# [REQUEST]
Turn the stretch of the listing from its start through the line containing "harfiyat firmaları", both ends included, into a numbered list with blank lines omitted. Leave the pictures out of the answer.

Dataset entries:
┌──
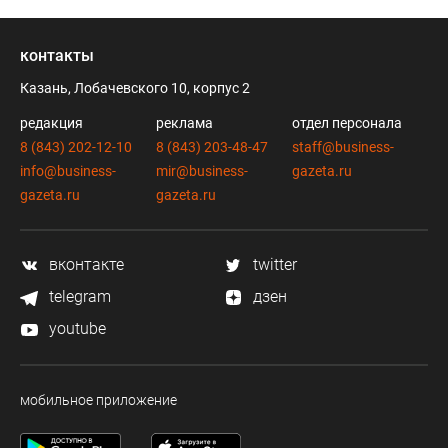
контакты
Казань, Лобачевского 10, корпус 2
редакция
реклама
отдел персонала
8 (843) 202-12-10
8 (843) 203-48-47
staff@business-
info@business-
mir@business-
gazeta.ru
gazeta.ru
gazeta.ru
вконтакте
twitter
telegram
дзен
youtube
мобильное приложение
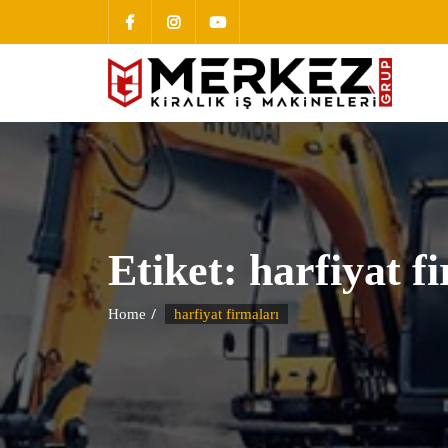
Etiket:
harfiyat f
Home
harfiyat firmaları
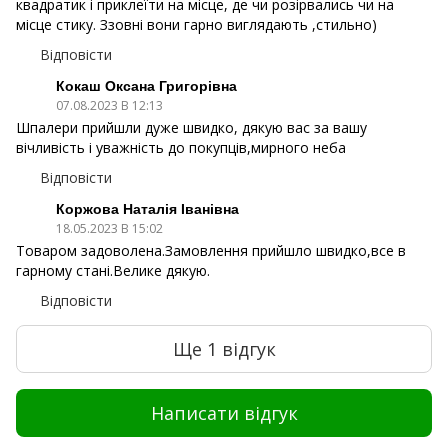
квадратик і приклеїти на місце, де чи розірвались чи на
місце стику. Ззовні вони гарно виглядають ,стильно)
Відповісти
Кокаш Оксана Григорівна
07.08.2023 В 12:13
Шпалери прийшли дуже швидко, дякую вас за вашу
вічливість і уважність до покупців,мирного неба
Відповісти
Коржова Наталія Іванівна
18.05.2023 В 15:02
Товаром задоволена.Замовлення прийшло швидко,все в
гарному стані.Велике дякую.
Відповісти
Ще 1 відгук
Написати відгук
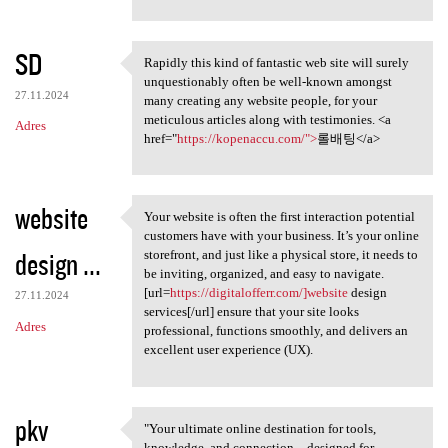
SD
Rapidly this kind of fantastic web site will surely
Rapidly this kind of
unquestionably often be well-known amongst
27.11.2024
many creating any website people, for your
meticulous articles along with testimonies. <a
Adres
href="
https://kopenaccu.com/">
롤배팅</a>
website
Your website is often the first interaction potential
Your website is often the
customers have with your business. It’s your online
design ...
storefront, and just like a physical store, it needs to
be inviting, organized, and easy to navigate.
[url=
https://digitalofferr.com/]website
design
27.11.2024
services[/url] ensure that your site looks
Adres
professional, functions smoothly, and delivers an
excellent user experience (UX).
pkv
"Your ultimate online destination for tools,
"Your ultimate online
knowledge, and connection—designed for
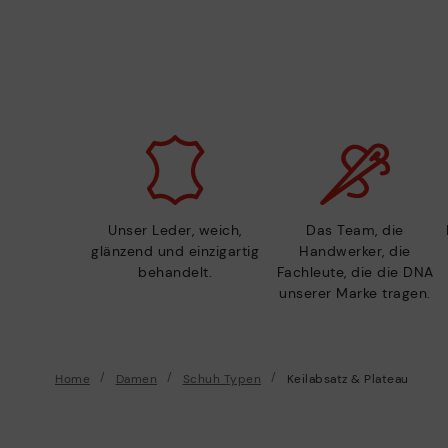
Unser Leder, weich,
Das Team, die
glänzend und einzigartig
Handwerker, die
behandelt.
Fachleute, die die DNA
unserer Marke tragen.
Home
Damen
Schuh Typen
Keilabsatz & Plateau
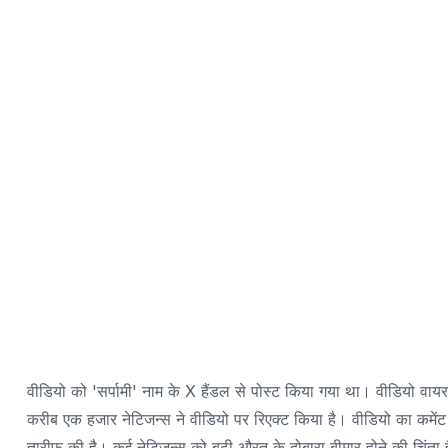
वीडियो को 'सर्पामी' नाम के X हैंडल से पोस्ट किया गया था। वीडियो 
करीब एक हजार नेटिजन्स ने वीडियो पर रिएक्ट किया है। वीडियो का कमें
तारीफ की है। कई नेटिजन्स को बूढ़ी औरत के दोबारा बीमार होने की चिंता 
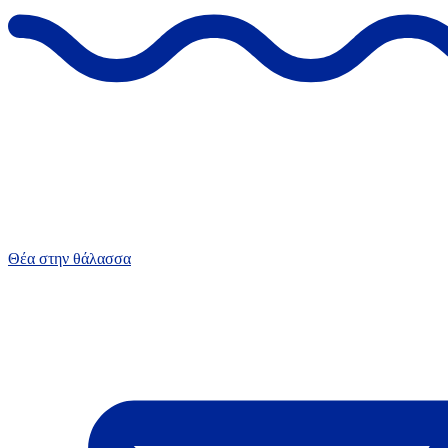
Θέα στην θάλασσα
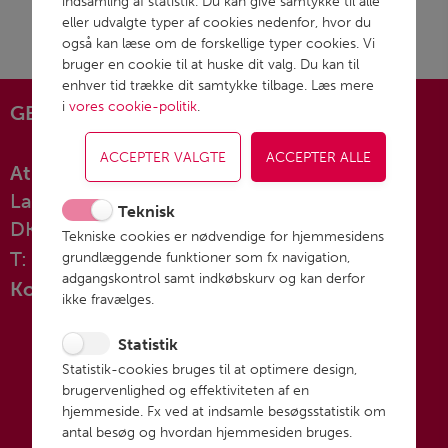
indsamling af statistik. Du kan give samtykke til alle
eller udvalgte typer af cookies nedenfor, hvor du
også kan læse om de forskellige typer cookies. Vi
bruger en cookie til at huske dit valg. Du kan til
enhver tid trække dit samtykke tilbage. Læs mere
i
vores cookie-politik
.
GENEREL KONTAKT
Atria Danmark A/S
Langmarksvej 1
Teknisk
DK-8700 Horsens
Tekniske cookies er nødvendige for hjemmesidens
T: +45 76 28 25 00
grundlæggende funktioner som fx navigation,
adgangskontrol samt indkøbskurv og kan derfor
Kontakt os her
ikke fravælges.
Statistik
Statistik-cookies bruges til at optimere design,
brugervenlighed og effektiviteten af en
hjemmeside. Fx ved at indsamle besøgsstatistik om
antal besøg og hvordan hjemmesiden bruges.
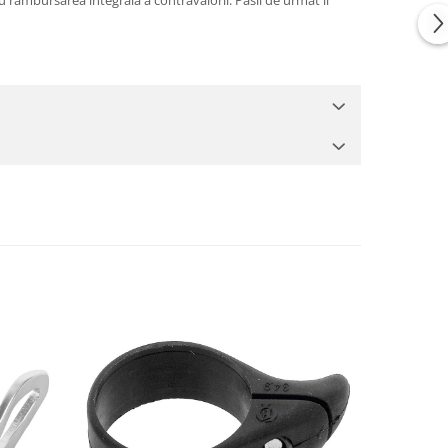
 rambursarea integrala a contravalorii. Pasii de urmat ii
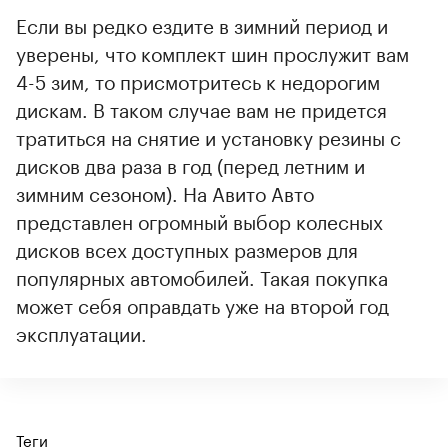
Если вы редко ездите в зимний период и
уверены, что комплект шин прослужит вам
4-5 зим, то присмотритесь к недорогим
дискам. В таком случае вам не придется
тратиться на снятие и установку резины с
дисков два раза в год (перед летним и
зимним сезоном). На Авито Авто
представлен огромный выбор колесных
дисков всех доступных размеров для
популярных автомобилей. Такая покупка
может себя оправдать уже на второй год
эксплуатации.
Теги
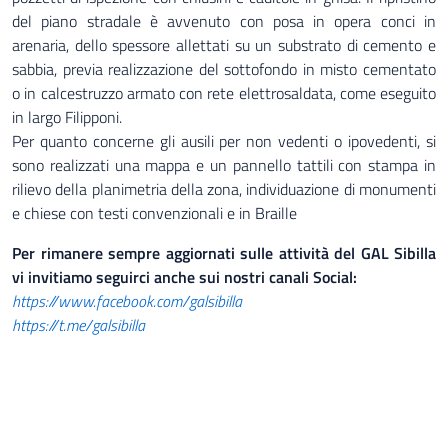
del piano stradale è avvenuto con posa in opera conci in
arenaria, dello spessore allettati su un substrato di cemento e
sabbia, previa realizzazione del sottofondo in misto cementato
o in calcestruzzo armato con rete elettrosaldata, come eseguito
in largo Filipponi.
Per quanto concerne gli ausili per non vedenti o ipovedenti, si
sono realizzati una mappa e un pannello tattili con stampa in
rilievo della planimetria della zona, individuazione di monumenti
e chiese con testi convenzionali e in Braille
Per rimanere sempre aggiornati sulle attività del GAL Sibilla
vi invitiamo seguirci anche sui nostri canali Social:
https://www.facebook.com/galsibilla
https://t.me/galsibilla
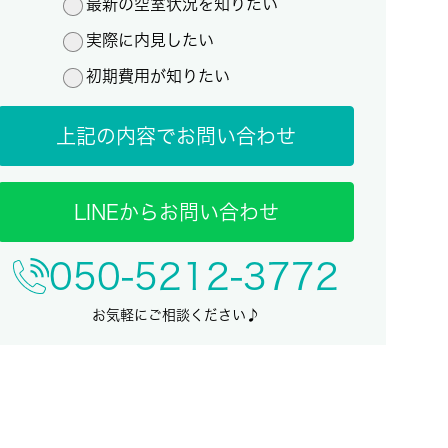
最新の空室状況を知りたい
実際に内見したい
初期費用が知りたい
上記の内容でお問い合わせ
LINEからお問い合わせ
050-5212-3772
お気軽にご相談ください♪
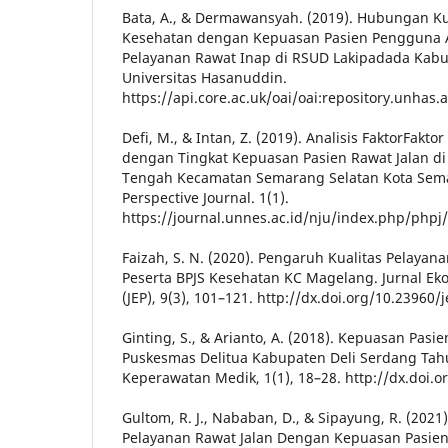
Bata, A., & Dermawansyah. (2019). Hubungan Ku
Kesehatan dengan Kepuasan Pasien Pengguna A
Pelayanan Rawat Inap di RSUD Lakipadada Kabu
Universitas Hasanuddin.
https://api.core.ac.uk/oai/oai:repository.unhas
Defi, M., & Intan, Z. (2019). Analisis FaktorFak
dengan Tingkat Kepuasan Pasien Rawat Jalan d
Tengah Kecamatan Semarang Selatan Kota Sema
Perspective Journal. 1(1).
https://journal.unnes.ac.id/nju/index.php/phpj/
Faizah, S. N. (2020). Pengaruh Kualitas Pelaya
Peserta BPJS Kesehatan KC Magelang. Jurnal 
(JEP), 9(3), 101–121. http://dx.doi.org/10.23960/
Ginting, S., & Arianto, A. (2018). Kepuasan Pasi
Puskesmas Delitua Kabupaten Deli Serdang Tahun
Keperawatan Medik, 1(1), 18–28. http://dx.doi.o
Gultom, R. J., Nababan, D., & Sipayung, R. (202
Pelayanan Rawat Jalan Dengan Kepuasan Pasien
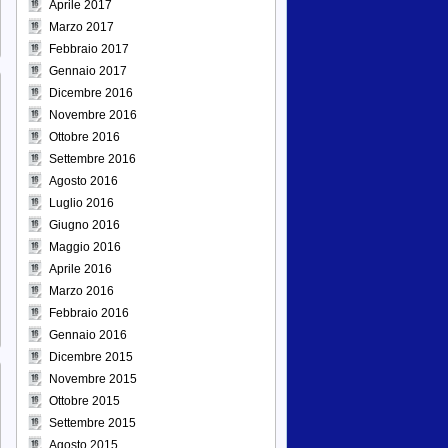
Aprile 2017
Marzo 2017
Febbraio 2017
Gennaio 2017
Dicembre 2016
Novembre 2016
Ottobre 2016
Settembre 2016
Agosto 2016
Luglio 2016
Giugno 2016
Maggio 2016
Aprile 2016
Marzo 2016
Febbraio 2016
Gennaio 2016
Dicembre 2015
Novembre 2015
Ottobre 2015
Settembre 2015
Agosto 2015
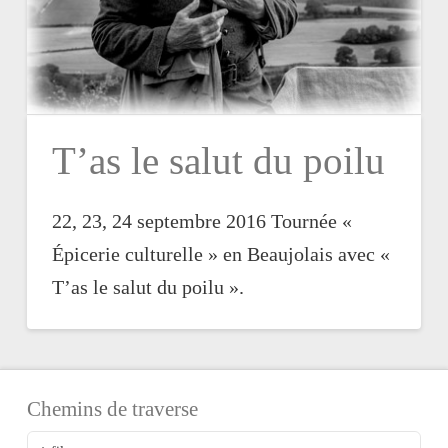
T’as le salut du poilu
22, 23, 24 septembre 2016 Tournée «
Épicerie culturelle » en Beaujolais avec «
T’as le salut du poilu ».
Chemins de traverse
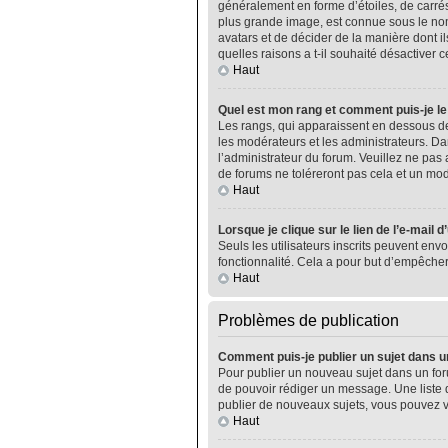
généralement en forme d’étoiles, de carrés
plus grande image, est connue sous le nom 
avatars et de décider de la manière dont il
quelles raisons a t-il souhaité désactiver ce
Haut
Quel est mon rang et comment puis-je le
Les rangs, qui apparaissent en dessous de
les modérateurs et les administrateurs. Da
l’administrateur du forum. Veuillez ne pa
de forums ne toléreront pas cela et un m
Haut
Lorsque je clique sur le lien de l’e-mail 
Seuls les utilisateurs inscrits peuvent envo
fonctionnalité. Cela a pour but d’empêcher
Haut
Problèmes de publication
Comment puis-je publier un sujet dans u
Pour publier un nouveau sujet dans un foru
de pouvoir rédiger un message. Une liste 
publier de nouveaux sujets, vous pouvez v
Haut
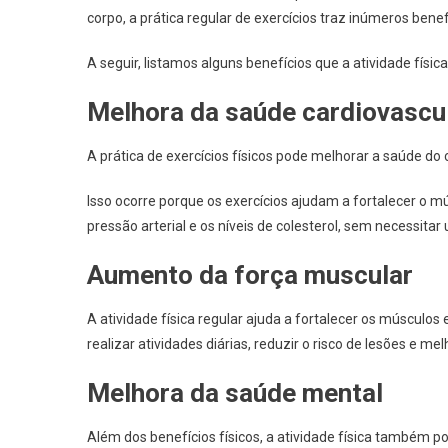
corpo, a prática regular de exercícios traz inúmeros benef
A seguir, listamos alguns benefícios que a atividade físi
Melhora da saúde cardiovascu
A prática de exercícios físicos pode melhorar a saúde do
Isso ocorre porque os exercícios ajudam a fortalecer o m
pressão arterial e os níveis de colesterol, sem necessit
Aumento da força muscular
A atividade física regular ajuda a fortalecer os músculos
realizar atividades diárias, reduzir o risco de lesões e me
Melhora da saúde mental
Além dos benefícios físicos, a atividade física também p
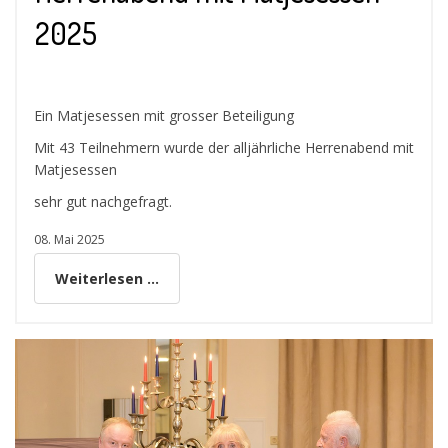
2025
Ein Matjesessen mit grosser Beteiligung
Mit 43 Teilnehmern wurde der alljährliche Herrenabend mit
Matjesessen
sehr gut nachgefragt.
08. Mai 2025
Weiterlesen ...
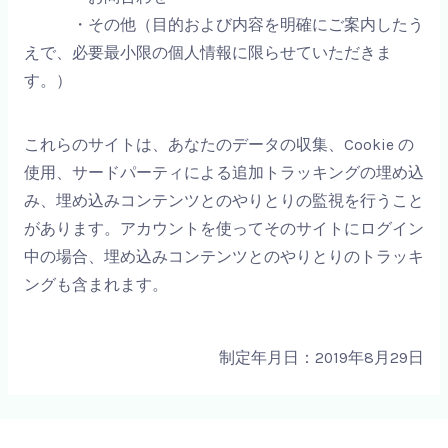
・その他（目的および内容を明確にご案内したう
えで、必要最小限の個人情報に限らせていただきま
す。）
これらのサイトは、あなたのデータの収集、Cookie の
使用、サードパーティによる追加トラッキングの埋め込
み、埋め込みコンテンツとのやりとりの監視を行うこと
があります。アカウントを使ってそのサイトにログイン
中の場合、埋め込みコンテンツとのやりとりのトラッキ
ングも含まれます。
制定年月日：2019年8月29日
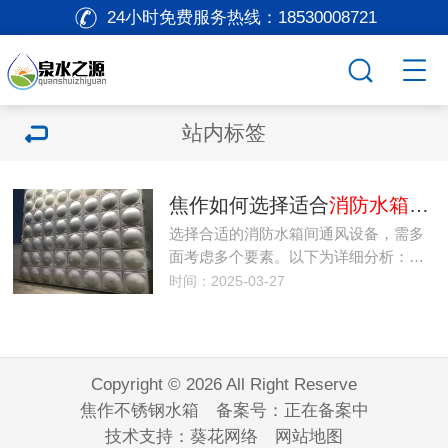
24小时免费服务热线：
18530008721
站内标签
焦作如何选择适合
消防水箱间
选择合适的消防水箱间通风设备，需多
面考虑多个要素。以下为详细分析：…
时间：2025-03-27
Copyright © 2026 All Right Reserve
焦作不锈钢水箱 备案号：
正在备案中
技术支持：
葵花网络
网站地图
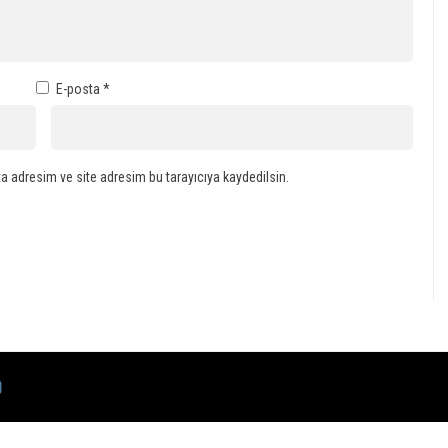
E-posta
*
a adresim ve site adresim bu tarayıcıya kaydedilsin.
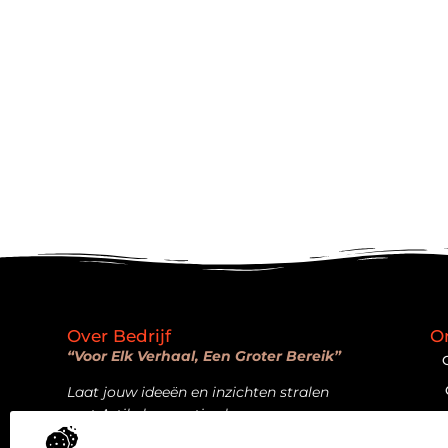
Over Bedrijf
O
“Voor Elk Verhaal, Een Groter Bereik”
Laat jouw ideeën en inzichten stralen
met Artikelpromotie.nl.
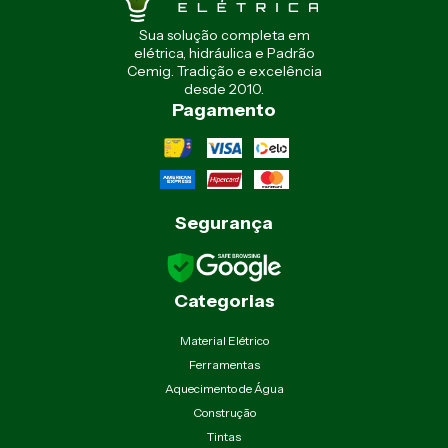
Sua solução completa em
elétrica, hidráulica e Padrão
Cemig. Tradição e excelência
desde 2010.
Pagamento
Segurança
Categorias
Material Elétrico
Ferramentas
Aquecimento de Água
Construção
Tintas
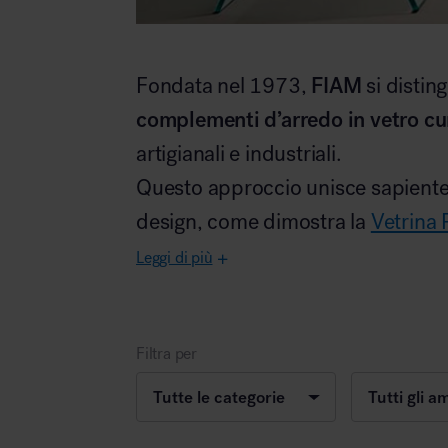
FIAM
Fondata nel 1973,
si distin
Area hospitality
complementi d’arredo in vetro cu
artigianali e industriali.
Questo approccio unisce sapiente
design, come dimostra la
Vetrina 
Leggi di più
Filtra per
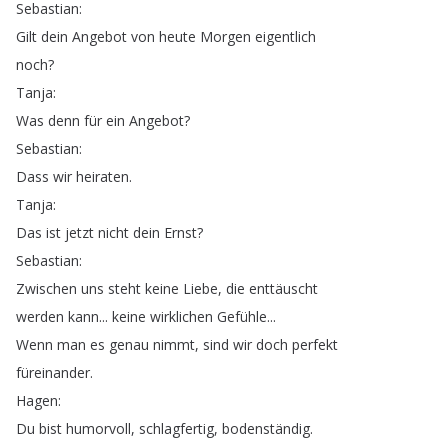
Sebastian
:
Gilt
dein
Angebot
von
heute
Morgen
eigentlich
noch
?
Tanja
:
Was
denn
für
ein
Angebot
?
Sebastian
:
Dass
wir
heiraten
.
Tanja
:
Das
ist
jetzt
nicht
dein
Ernst
?
Sebastian
:
Zwischen
uns
steht
keine
Liebe
,
die
enttäuscht
werden
kann
...
keine
wirklichen
Gefühle
...
Wenn
man
es
genau
nimmt
,
sind
wir
doch
perfekt
füreinander
.
Hagen
:
Du
bist
humorvoll
,
schlagfertig
,
bodenständig
.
└──
# [EXPECTED OUTPUT]
1. контакты
2. Казань, Лобачевского 10, корпус 2
3. редакция
4. реклама
5. отдел персонала
6. 8 (843) 202-12-10
7. 8 (843) 203-48-47
8. staff@business-
9. info@business-
10. mir@business-
11. gazeta.ru
12. gazeta.ru
13. gazeta.ru
14. вконтакте
15. twitter
16. telegram
17. дзен
18. youtube
19. мобильное приложение
20. Etiket:
21. harfiyat f
22. Home
23. harfiyat firmaları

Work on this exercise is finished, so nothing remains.